[Input material]
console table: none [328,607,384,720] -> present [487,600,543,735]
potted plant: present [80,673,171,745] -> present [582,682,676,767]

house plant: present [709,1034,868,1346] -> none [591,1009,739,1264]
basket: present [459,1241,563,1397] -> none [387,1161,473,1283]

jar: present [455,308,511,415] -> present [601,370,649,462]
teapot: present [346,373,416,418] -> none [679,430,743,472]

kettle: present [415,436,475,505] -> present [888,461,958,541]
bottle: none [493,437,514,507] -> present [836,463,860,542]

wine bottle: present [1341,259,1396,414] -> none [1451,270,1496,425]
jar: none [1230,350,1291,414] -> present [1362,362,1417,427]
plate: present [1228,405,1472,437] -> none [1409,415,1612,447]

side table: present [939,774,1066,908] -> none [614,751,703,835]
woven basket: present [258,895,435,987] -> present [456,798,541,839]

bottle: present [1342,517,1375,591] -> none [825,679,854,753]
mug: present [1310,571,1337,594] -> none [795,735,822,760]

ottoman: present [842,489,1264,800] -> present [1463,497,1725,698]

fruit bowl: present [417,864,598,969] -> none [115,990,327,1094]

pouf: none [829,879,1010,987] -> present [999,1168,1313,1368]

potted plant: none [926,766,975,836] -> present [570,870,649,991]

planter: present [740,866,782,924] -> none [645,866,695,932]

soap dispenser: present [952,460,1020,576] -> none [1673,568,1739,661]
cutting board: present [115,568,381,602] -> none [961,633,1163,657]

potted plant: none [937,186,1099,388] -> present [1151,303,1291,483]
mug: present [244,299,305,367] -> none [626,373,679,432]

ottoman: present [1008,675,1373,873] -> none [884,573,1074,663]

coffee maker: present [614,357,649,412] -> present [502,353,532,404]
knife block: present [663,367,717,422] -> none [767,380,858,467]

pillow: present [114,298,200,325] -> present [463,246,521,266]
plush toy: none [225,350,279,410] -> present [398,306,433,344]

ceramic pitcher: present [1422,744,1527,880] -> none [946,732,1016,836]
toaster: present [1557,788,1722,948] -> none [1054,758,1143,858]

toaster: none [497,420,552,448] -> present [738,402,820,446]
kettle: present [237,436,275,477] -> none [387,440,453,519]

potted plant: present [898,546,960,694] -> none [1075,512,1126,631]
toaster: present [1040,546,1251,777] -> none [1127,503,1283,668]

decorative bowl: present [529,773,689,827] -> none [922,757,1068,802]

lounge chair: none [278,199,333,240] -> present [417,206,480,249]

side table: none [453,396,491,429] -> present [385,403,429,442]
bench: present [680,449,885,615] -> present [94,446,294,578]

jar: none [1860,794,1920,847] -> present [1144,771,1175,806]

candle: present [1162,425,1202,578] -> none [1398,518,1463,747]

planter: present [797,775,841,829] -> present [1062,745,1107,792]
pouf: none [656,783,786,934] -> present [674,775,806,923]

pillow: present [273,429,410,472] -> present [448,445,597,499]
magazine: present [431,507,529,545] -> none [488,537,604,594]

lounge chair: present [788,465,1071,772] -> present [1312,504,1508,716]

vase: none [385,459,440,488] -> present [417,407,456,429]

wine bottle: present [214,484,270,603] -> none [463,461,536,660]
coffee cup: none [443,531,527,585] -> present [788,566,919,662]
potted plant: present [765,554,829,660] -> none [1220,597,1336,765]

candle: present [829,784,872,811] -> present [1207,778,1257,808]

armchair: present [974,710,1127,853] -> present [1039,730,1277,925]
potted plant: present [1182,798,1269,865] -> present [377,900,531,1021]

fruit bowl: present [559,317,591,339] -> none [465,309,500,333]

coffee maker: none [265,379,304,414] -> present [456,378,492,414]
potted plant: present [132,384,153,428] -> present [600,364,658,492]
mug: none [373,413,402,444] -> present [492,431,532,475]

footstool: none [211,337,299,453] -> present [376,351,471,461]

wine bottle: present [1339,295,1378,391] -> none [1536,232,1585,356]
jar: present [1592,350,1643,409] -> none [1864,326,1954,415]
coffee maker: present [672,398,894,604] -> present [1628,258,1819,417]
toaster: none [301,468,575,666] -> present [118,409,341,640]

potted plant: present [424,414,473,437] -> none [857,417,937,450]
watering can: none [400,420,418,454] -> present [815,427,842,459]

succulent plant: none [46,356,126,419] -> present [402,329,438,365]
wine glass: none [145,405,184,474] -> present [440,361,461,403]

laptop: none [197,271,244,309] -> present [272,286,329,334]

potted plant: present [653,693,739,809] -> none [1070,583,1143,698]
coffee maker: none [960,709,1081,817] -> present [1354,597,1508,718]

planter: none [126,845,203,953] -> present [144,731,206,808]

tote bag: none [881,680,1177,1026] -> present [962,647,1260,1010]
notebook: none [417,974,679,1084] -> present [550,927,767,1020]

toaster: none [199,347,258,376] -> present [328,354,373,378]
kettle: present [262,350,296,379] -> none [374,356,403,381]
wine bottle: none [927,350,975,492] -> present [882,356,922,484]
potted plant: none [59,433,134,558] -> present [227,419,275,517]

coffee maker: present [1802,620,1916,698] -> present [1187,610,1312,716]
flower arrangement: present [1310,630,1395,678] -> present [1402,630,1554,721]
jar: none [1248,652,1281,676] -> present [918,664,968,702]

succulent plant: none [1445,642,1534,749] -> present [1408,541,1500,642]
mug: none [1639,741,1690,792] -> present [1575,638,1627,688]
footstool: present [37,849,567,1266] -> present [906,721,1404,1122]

[Assignment]
Restate word for word the lines of the data above, starting at the line containing "kettle: present [237,436,275,477]" and ending at the line containing "potted plant: present [424,414,473,437]", both included, and nothing more.

[Answer to this task]
kettle: present [237,436,275,477] -> none [387,440,453,519]

potted plant: present [898,546,960,694] -> none [1075,512,1126,631]
toaster: present [1040,546,1251,777] -> none [1127,503,1283,668]

decorative bowl: present [529,773,689,827] -> none [922,757,1068,802]

lounge chair: none [278,199,333,240] -> present [417,206,480,249]

side table: none [453,396,491,429] -> present [385,403,429,442]
bench: present [680,449,885,615] -> present [94,446,294,578]

jar: none [1860,794,1920,847] -> present [1144,771,1175,806]

candle: present [1162,425,1202,578] -> none [1398,518,1463,747]

planter: present [797,775,841,829] -> present [1062,745,1107,792]
pouf: none [656,783,786,934] -> present [674,775,806,923]

pillow: present [273,429,410,472] -> present [448,445,597,499]
magazine: present [431,507,529,545] -> none [488,537,604,594]

lounge chair: present [788,465,1071,772] -> present [1312,504,1508,716]

vase: none [385,459,440,488] -> present [417,407,456,429]

wine bottle: present [214,484,270,603] -> none [463,461,536,660]
coffee cup: none [443,531,527,585] -> present [788,566,919,662]
potted plant: present [765,554,829,660] -> none [1220,597,1336,765]

candle: present [829,784,872,811] -> present [1207,778,1257,808]

armchair: present [974,710,1127,853] -> present [1039,730,1277,925]
potted plant: present [1182,798,1269,865] -> present [377,900,531,1021]

fruit bowl: present [559,317,591,339] -> none [465,309,500,333]

coffee maker: none [265,379,304,414] -> present [456,378,492,414]
potted plant: present [132,384,153,428] -> present [600,364,658,492]
mug: none [373,413,402,444] -> present [492,431,532,475]

footstool: none [211,337,299,453] -> present [376,351,471,461]

wine bottle: present [1339,295,1378,391] -> none [1536,232,1585,356]
jar: present [1592,350,1643,409] -> none [1864,326,1954,415]
coffee maker: present [672,398,894,604] -> present [1628,258,1819,417]
toaster: none [301,468,575,666] -> present [118,409,341,640]

potted plant: present [424,414,473,437] -> none [857,417,937,450]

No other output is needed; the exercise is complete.